Student fans started pouring into the gym and before long I was surrounded by super-fans of all sorts. Some toted homemade megaphones, others carried the distinct smell of booze, but all of them were there with one prerogative: to root for their beloved Corsairs – loud and hard. When the Corsairs finally came bursting out of their locker room and rap music blared over the speakers at what seemed like three trillion decibels and the railings on the bleachers rattled with excitement, I remembered what March Madness is all about.
Sure, UMass Dartmouth can’t hold a candle to schools like Duke or North Carolina, but, oddly enough, it would be hard to imagine that the Cameron Crazies are, in fact, any more crazy than the Corsair faithful.

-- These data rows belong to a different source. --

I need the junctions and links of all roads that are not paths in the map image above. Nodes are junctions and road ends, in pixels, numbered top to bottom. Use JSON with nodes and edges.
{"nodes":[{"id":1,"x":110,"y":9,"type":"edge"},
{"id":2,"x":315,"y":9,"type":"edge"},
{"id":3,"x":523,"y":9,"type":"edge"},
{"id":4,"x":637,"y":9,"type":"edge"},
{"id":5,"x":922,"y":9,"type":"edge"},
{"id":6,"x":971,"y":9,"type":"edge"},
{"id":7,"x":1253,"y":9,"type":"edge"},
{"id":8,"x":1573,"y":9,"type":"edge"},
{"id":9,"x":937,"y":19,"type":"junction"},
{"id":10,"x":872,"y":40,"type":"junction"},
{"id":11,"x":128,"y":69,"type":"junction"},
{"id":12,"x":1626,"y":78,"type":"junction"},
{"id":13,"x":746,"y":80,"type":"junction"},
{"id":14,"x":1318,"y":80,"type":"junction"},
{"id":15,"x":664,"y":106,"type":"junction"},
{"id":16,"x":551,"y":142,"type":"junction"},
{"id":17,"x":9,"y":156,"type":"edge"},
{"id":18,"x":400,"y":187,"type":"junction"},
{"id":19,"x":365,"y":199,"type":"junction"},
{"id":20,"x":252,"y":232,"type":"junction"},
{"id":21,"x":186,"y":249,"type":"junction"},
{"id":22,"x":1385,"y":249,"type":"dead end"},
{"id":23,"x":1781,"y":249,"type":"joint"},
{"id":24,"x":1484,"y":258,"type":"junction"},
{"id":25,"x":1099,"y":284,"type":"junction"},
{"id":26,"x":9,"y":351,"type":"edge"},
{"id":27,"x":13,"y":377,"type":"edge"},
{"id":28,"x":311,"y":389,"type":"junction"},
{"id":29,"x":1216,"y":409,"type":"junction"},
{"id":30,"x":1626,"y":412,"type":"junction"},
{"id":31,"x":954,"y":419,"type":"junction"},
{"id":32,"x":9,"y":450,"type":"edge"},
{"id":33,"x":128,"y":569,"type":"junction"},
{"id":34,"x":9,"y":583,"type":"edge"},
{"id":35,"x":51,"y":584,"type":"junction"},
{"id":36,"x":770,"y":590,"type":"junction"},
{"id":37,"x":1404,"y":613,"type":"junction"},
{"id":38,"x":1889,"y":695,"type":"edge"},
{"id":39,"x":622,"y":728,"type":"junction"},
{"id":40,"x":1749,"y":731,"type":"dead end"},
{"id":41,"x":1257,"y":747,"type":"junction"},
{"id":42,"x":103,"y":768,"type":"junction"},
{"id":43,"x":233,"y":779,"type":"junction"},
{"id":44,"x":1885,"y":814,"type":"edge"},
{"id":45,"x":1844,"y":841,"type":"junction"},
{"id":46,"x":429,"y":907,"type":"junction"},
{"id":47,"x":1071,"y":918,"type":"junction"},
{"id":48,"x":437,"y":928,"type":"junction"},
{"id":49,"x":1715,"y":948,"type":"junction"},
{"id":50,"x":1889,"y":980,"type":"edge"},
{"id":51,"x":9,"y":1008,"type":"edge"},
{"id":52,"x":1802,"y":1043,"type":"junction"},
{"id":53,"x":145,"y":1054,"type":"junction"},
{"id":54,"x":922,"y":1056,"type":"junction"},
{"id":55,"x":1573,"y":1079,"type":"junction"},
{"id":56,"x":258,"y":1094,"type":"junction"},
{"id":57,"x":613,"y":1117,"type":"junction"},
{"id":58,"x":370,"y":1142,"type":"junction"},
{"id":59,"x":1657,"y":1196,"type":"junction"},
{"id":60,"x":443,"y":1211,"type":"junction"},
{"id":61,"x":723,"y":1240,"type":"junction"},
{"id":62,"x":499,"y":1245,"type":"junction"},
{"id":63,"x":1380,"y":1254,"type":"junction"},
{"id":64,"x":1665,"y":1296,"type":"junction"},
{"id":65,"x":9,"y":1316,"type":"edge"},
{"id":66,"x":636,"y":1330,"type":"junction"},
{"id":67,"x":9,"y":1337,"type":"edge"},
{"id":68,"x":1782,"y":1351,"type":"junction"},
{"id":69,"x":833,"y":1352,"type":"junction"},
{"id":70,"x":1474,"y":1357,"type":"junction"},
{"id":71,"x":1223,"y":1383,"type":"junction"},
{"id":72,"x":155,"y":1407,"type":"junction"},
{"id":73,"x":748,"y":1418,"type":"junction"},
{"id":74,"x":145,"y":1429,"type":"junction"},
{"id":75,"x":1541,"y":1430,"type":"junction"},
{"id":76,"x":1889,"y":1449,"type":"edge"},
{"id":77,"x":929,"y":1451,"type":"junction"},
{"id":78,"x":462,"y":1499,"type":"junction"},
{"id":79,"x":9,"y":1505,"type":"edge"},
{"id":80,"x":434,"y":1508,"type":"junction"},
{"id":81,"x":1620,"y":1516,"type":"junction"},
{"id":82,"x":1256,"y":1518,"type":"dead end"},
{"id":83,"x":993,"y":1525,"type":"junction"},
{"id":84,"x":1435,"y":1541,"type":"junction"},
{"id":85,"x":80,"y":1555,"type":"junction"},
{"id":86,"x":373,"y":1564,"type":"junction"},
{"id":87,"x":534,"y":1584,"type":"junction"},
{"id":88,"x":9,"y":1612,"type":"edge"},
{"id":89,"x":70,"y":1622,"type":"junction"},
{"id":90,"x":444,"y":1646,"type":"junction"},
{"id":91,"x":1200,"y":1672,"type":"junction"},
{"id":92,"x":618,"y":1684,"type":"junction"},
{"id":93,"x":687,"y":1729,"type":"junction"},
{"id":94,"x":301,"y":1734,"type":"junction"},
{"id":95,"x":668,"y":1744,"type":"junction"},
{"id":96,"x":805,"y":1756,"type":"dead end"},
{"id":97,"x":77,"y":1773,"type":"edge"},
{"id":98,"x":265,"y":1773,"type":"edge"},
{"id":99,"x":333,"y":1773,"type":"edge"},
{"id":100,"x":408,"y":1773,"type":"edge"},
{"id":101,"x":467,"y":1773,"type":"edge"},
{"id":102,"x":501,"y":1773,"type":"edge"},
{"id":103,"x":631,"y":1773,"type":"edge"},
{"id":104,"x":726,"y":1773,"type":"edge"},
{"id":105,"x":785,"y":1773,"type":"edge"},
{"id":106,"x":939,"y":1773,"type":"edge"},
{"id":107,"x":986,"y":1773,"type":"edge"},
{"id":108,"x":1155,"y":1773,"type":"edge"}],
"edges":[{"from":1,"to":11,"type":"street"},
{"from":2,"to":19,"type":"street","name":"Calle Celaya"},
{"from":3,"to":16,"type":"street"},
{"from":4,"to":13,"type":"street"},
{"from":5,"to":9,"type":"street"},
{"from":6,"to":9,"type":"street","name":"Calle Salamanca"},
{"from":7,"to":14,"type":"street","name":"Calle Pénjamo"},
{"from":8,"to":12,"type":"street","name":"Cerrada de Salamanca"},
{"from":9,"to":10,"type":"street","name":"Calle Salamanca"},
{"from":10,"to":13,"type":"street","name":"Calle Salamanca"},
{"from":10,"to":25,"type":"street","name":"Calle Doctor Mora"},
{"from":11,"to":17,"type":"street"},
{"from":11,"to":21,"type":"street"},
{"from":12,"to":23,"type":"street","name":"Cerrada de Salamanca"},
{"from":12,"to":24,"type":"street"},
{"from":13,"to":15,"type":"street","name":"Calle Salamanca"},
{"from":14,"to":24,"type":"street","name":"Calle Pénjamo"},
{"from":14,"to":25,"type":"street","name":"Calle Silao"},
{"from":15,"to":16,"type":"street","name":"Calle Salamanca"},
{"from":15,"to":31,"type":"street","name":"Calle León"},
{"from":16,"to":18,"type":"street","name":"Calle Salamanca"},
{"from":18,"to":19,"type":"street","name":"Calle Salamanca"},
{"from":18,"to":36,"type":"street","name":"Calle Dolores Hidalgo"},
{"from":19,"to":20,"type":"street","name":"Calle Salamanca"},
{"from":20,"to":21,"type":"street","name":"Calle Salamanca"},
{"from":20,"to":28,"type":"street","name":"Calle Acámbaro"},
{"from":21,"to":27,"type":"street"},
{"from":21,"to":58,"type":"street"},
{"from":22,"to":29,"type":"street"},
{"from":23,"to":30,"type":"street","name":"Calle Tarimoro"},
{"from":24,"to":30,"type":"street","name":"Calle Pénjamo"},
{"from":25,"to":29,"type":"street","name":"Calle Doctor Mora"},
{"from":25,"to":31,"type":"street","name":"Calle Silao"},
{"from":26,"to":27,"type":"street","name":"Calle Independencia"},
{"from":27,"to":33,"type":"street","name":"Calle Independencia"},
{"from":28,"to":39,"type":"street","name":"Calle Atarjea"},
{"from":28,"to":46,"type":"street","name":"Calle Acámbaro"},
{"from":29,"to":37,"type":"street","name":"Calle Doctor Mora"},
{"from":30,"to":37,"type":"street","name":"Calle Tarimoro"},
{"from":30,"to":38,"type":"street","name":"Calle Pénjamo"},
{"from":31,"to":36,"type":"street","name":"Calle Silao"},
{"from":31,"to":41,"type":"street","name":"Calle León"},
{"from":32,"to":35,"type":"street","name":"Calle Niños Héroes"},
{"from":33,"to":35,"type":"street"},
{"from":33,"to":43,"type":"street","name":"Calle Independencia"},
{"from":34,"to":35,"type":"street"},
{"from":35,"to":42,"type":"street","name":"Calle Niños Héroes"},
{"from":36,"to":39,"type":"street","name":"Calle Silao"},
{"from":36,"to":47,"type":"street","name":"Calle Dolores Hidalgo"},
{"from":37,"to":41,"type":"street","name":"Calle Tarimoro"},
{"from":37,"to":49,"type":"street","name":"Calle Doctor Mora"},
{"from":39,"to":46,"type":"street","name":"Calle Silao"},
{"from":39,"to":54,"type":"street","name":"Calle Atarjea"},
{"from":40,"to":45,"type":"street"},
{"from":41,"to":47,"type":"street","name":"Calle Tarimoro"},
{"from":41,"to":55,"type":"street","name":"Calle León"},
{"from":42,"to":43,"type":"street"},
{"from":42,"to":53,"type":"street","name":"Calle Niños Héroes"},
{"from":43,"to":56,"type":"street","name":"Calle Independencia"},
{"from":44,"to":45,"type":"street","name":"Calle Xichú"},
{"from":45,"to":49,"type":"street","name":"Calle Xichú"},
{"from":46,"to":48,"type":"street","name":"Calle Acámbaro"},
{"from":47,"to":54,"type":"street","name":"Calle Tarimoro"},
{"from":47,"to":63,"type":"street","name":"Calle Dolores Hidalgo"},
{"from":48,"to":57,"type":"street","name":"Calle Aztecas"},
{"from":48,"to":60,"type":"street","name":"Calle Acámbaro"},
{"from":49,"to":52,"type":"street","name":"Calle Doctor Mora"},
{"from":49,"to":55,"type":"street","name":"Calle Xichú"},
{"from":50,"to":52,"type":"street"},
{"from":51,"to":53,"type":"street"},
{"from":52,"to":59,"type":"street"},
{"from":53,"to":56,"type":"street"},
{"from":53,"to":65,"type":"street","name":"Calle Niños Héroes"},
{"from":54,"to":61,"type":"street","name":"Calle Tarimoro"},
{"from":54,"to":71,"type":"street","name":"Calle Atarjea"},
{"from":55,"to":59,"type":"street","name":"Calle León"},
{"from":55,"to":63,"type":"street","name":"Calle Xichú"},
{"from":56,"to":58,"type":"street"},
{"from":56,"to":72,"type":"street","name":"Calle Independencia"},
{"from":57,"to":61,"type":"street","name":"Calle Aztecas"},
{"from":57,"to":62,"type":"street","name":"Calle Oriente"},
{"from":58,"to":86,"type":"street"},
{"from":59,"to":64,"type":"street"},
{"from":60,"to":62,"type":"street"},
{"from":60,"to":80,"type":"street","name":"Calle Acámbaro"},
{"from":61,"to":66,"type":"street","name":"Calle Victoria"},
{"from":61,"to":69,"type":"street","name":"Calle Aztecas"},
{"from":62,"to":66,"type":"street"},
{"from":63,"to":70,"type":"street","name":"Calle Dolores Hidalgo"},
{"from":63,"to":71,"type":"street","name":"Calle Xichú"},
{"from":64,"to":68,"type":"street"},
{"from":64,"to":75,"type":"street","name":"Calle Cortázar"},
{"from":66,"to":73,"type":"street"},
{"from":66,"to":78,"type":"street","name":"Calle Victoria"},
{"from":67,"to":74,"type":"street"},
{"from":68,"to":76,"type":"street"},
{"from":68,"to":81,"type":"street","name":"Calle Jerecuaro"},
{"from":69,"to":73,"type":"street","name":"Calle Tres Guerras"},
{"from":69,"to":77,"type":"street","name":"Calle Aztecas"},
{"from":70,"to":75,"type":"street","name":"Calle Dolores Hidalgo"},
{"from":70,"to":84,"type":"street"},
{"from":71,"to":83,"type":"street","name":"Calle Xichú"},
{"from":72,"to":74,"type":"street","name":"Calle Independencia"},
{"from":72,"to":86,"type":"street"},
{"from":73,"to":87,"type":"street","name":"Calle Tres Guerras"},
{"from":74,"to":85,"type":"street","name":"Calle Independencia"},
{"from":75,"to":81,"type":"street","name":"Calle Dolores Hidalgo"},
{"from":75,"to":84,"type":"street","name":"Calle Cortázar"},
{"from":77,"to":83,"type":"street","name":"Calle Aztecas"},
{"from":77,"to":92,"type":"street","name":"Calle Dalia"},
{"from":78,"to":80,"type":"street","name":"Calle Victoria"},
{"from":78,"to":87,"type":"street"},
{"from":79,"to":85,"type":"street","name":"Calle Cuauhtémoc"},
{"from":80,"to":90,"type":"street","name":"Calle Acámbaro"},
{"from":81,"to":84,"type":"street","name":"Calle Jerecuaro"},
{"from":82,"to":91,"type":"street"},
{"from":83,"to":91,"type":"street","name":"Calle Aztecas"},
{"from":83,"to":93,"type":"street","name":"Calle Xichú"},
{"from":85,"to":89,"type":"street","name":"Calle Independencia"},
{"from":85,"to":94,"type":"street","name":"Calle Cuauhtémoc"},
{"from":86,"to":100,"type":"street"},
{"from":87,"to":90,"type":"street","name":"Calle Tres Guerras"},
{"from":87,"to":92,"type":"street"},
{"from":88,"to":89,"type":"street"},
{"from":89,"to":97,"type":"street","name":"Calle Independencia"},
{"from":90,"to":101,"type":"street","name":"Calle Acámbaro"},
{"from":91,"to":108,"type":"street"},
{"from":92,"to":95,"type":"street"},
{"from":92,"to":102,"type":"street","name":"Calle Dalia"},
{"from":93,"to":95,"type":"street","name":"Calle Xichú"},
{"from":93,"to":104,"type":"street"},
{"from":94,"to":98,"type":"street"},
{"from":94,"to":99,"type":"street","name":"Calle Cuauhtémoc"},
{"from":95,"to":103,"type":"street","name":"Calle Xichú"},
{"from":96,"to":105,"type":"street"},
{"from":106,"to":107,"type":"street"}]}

The crowd got a little out of hand at times, screaming obscenities at referees and generally forgetting fan decorum. But it wasn’t that bad. Certainly nothing that would require mothers to cover their children’s ears or that might provoke the super-sensitive to pack up and head home. The atmosphere inside that gym, cultivated by 2,000 fans – 1,993 of them wearing Dartmouth blue and white – was something that this school is sorely missing.
I may have been on the wrong side of the tracks, but somehow, some way, that side of the tracks didn’t look half bad once I was there. And I know the whole “school spirit” issue has been beaten to death here, that everyone knows we’re just a bunch of non-traditional students who work full-time and can’t be bothered by the juvenile (read: sports).
That’s hogwash.
I’m well aware that only a small number of our students actually live on campus, somewhere in the neighborhood of 15% and that our average student is 28 years old. But no statistic can encompass apathy. And if we’re going to have sports teams – and pretty darn good ones at that – then we should at least do them the service of trying, in our own way, to cultivate a respectable atmosphere.
Because, point blank, a little pride makes the experience (and I dare say the performance) of the students and athletes better.
It’s time that our greatest assets are marketed and exploited. Not many schools can boast the number of exceptional athletes that we can. Not many schools can claim that they have Caterina and Coppenrath, Kynoch and Kent, Gordon and Gilbert, a pair of Wheelers and a New England champion like Mike Morin.
It is no small wonder that USM sports can be so successful, as exemplified by this winter’s season in particular, despite empty gyms and an apathetic fan-base. And while I do not expect things to change anytime soon with a looming budget crisis and the same old excuses garnering more rhetorical weight, I do think it is appropriate to underscore the dedication these athletes have.
It’s pretty obvious that the Wheeler brothers don’t run miles upon miles in the summer for the sake of gaining campus-wide notoriety and that Mike Morin doesn’t dedicate himself to a regimen of blood and sweat to get patted on the back by adoring co-eds.
Rather, all of the jump shots and wristers, dumbbells and discuses are an effort by these athletes to put their teams on top. The least we can do is try to reward their efforts by, if not getting us exactly where UMass Dartmouth is, at least getting us on the right track.